(Извлечённые записи)
-------------------------
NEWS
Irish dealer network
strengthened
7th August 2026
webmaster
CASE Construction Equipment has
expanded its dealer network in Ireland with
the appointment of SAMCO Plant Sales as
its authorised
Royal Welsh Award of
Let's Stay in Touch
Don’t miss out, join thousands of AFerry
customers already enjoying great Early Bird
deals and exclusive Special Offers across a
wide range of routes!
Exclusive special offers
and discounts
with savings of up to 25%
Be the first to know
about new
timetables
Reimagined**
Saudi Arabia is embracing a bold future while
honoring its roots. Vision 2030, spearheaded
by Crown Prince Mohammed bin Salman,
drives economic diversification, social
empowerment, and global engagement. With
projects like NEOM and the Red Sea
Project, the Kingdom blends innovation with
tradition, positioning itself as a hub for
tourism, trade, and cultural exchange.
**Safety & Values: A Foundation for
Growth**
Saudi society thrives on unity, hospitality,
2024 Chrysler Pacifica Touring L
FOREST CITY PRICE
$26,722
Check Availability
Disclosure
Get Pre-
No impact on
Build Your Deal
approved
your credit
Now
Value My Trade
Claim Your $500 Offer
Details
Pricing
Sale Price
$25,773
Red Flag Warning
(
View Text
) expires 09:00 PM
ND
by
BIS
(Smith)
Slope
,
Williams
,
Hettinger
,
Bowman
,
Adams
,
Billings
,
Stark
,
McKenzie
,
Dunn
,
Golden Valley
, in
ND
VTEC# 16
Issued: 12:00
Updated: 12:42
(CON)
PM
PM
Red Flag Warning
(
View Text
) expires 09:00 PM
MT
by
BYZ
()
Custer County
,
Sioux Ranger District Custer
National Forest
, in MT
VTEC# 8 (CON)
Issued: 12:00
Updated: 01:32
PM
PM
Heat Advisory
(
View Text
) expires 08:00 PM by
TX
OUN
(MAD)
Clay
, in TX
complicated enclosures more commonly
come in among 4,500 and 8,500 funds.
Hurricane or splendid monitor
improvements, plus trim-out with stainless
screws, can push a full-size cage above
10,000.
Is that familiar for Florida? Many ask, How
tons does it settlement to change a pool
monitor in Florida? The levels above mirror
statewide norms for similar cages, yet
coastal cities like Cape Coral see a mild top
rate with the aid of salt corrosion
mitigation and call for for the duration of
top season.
-------------------------
_УКАЗАНИЯ К ЗАДАНИЮ:_ Оформите строки всех записей в виде таблицы Markdown со столбцами «№» (порядковый номер) и «Строка» (текст строки). Пустые строки в таблицу не включайте.

_РЕЗУЛЬТАТ ВЫПОЛНЕНИЯ:_
| № | Строка |
|---|---|
| 1 | NEWS |
| 2 | Irish dealer network |
| 3 | strengthened |
| 4 | 7th August 2026 |
| 5 | webmaster |
| 6 | CASE Construction Equipment has |
| 7 | expanded its dealer network in Ireland with |
| 8 | the appointment of SAMCO Plant Sales as |
| 9 | its authorised |
| 10 | Royal Welsh Award of |
| 11 | Let's Stay in Touch |
| 12 | Don’t miss out, join thousands of AFerry |
| 13 | customers already enjoying great Early Bird |
| 14 | deals and exclusive Special Offers across a |
| 15 | wide range of routes! |
| 16 | Exclusive special offers |
| 17 | and discounts |
| 18 | with savings of up to 25% |
| 19 | Be the first to know |
| 20 | about new |
| 21 | timetables |
| 22 | Reimagined** |
| 23 | Saudi Arabia is embracing a bold future while |
| 24 | honoring its roots. Vision 2030, spearheaded |
| 25 | by Crown Prince Mohammed bin Salman, |
| 26 | drives economic diversification, social |
| 27 | empowerment, and global engagement. With |
| 28 | projects like NEOM and the Red Sea |
| 29 | Project, the Kingdom blends innovation with |
| 30 | tradition, positioning itself as a hub for |
| 31 | tourism, trade, and cultural exchange. |
| 32 | **Safety & Values: A Foundation for |
| 33 | Growth** |
| 34 | Saudi society thrives on unity, hospitality, |
| 35 | 2024 Chrysler Pacifica Touring L |
| 36 | FOREST CITY PRICE |
| 37 | $26,722 |
| 38 | Check Availability |
| 39 | Disclosure |
| 40 | Get Pre- |
| 41 | No impact on |
| 42 | Build Your Deal |
| 43 | approved |
| 44 | your credit |
| 45 | Now |
| 46 | Value My Trade |
| 47 | Claim Your $500 Offer |
| 48 | Details |
| 49 | Pricing |
| 50 | Sale Price |
| 51 | $25,773 |
| 52 | Red Flag Warning |
| 53 | ( |
| 54 | View Text |
| 55 | ) expires 09:00 PM |
| 56 | ND |
| 57 | by |
| 58 | BIS |
| 59 | (Smith) |
| 60 | Slope |
| 61 | , |
| 62 | Williams |
| 63 | , |
| 64 | Hettinger |
| 65 | , |
| 66 | Bowman |
| 67 | , |
| 68 | Adams |
| 69 | , |
| 70 | Billings |
| 71 | , |
| 72 | Stark |
| 73 | , |
| 74 | McKenzie |
| 75 | , |
| 76 | Dunn |
| 77 | , |
| 78 | Golden Valley |
| 79 | , in |
| 80 | ND |
| 81 | VTEC# 16 |
| 82 | Issued: 12:00 |
| 83 | Updated: 12:42 |
| 84 | (CON) |
| 85 | PM |
| 86 | PM |
| 87 | Red Flag Warning |
| 88 | ( |
| 89 | View Text |
| 90 | ) expires 09:00 PM |
| 91 | MT |
| 92 | by |
| 93 | BYZ |
| 94 | () |
| 95 | Custer County |
| 96 | , |
| 97 | Sioux Ranger District Custer |
| 98 | National Forest |
| 99 | , in MT |
| 100 | VTEC# 8 (CON) |
| 101 | Issued: 12:00 |
| 102 | Updated: 01:32 |
| 103 | PM |
| 104 | PM |
| 105 | Heat Advisory |
| 106 | ( |
| 107 | View Text |
| 108 | ) expires 08:00 PM by |
| 109 | TX |
| 110 | OUN |
| 111 | (MAD) |
| 112 | Clay |
| 113 | , in TX |
| 114 | complicated enclosures more commonly |
| 115 | come in among 4,500 and 8,500 funds. |
| 116 | Hurricane or splendid monitor |
| 117 | improvements, plus trim-out with stainless |
| 118 | screws, can push a full-size cage above |
| 119 | 10,000. |
| 120 | Is that familiar for Florida? Many ask, How |
| 121 | tons does it settlement to change a pool |
| 122 | monitor in Florida? The levels above mirror |
| 123 | statewide norms for similar cages, yet |
| 124 | coastal cities like Cape Coral see a mild top |
| 125 | rate with the aid of salt corrosion |
| 126 | mitigation and call for for the duration of |
| 127 | top season. |